Data section:
########################################

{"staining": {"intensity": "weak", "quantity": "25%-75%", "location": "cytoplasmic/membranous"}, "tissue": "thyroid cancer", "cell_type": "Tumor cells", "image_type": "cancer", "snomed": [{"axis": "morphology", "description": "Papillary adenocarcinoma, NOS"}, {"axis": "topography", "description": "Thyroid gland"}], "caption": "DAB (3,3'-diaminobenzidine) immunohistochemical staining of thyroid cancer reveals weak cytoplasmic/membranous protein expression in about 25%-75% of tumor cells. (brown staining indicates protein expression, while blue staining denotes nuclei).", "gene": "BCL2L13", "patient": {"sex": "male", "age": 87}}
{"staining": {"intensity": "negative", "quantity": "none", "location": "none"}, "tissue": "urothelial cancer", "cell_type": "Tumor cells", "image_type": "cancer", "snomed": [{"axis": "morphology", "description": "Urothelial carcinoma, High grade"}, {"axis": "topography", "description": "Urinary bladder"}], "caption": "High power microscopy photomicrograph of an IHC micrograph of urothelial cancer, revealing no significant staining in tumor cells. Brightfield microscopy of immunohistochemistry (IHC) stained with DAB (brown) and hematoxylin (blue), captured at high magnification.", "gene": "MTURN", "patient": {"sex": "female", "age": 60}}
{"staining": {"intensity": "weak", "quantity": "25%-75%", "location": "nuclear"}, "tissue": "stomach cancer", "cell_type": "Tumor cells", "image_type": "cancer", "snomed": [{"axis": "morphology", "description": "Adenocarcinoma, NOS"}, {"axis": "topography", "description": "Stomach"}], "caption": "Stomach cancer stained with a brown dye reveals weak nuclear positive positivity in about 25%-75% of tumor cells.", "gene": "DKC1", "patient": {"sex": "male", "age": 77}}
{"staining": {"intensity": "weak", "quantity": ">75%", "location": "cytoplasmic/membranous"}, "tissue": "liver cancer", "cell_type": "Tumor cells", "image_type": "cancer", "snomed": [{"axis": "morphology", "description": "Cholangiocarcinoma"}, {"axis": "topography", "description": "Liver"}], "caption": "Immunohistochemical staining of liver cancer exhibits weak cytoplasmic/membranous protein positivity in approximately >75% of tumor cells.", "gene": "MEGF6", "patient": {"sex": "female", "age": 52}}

########################################

Aim of the exercise:
All of the material is to be duplicated exactly.

Response:
{"staining": {"intensity": "weak", "quantity": "25%-75%", "location": "cytoplasmic/membranous"}, "tissue": "thyroid cancer", "cell_type": "Tumor cells", "image_type": "cancer", "snomed": [{"axis": "morphology", "description": "Papillary adenocarcinoma, NOS"}, {"axis": "topography", "description": "Thyroid gland"}], "caption": "DAB (3,3'-diaminobenzidine) immunohistochemical staining of thyroid cancer reveals weak cytoplasmic/membranous protein expression in about 25%-75% of tumor cells. (brown staining indicates protein expression, while blue staining denotes nuclei).", "gene": "BCL2L13", "patient": {"sex": "male", "age": 87}}
{"staining": {"intensity": "negative", "quantity": "none", "location": "none"}, "tissue": "urothelial cancer", "cell_type": "Tumor cells", "image_type": "cancer", "snomed": [{"axis": "morphology", "description": "Urothelial carcinoma, High grade"}, {"axis": "topography", "description": "Urinary bladder"}], "caption": "High power microscopy photomicrograph of an IHC micrograph of urothelial cancer, revealing no significant staining in tumor cells. Brightfield microscopy of immunohistochemistry (IHC) stained with DAB (brown) and hematoxylin (blue), captured at high magnification.", "gene": "MTURN", "patient": {"sex": "female", "age": 60}}
{"staining": {"intensity": "weak", "quantity": "25%-75%", "location": "nuclear"}, "tissue": "stomach cancer", "cell_type": "Tumor cells", "image_type": "cancer", "snomed": [{"axis": "morphology", "description": "Adenocarcinoma, NOS"}, {"axis": "topography", "description": "Stomach"}], "caption": "Stomach cancer stained with a brown dye reveals weak nuclear positive positivity in about 25%-75% of tumor cells.", "gene": "DKC1", "patient": {"sex": "male", "age": 77}}
{"staining": {"intensity": "weak", "quantity": ">75%", "location": "cytoplasmic/membranous"}, "tissue": "liver cancer", "cell_type": "Tumor cells", "image_type": "cancer", "snomed": [{"axis": "morphology", "description": "Cholangiocarcinoma"}, {"axis": "topography", "description": "Liver"}], "caption": "Immunohistochemical staining of liver cancer exhibits weak cytoplasmic/membranous protein positivity in approximately >75% of tumor cells.", "gene": "MEGF6", "patient": {"sex": "female", "age": 52}}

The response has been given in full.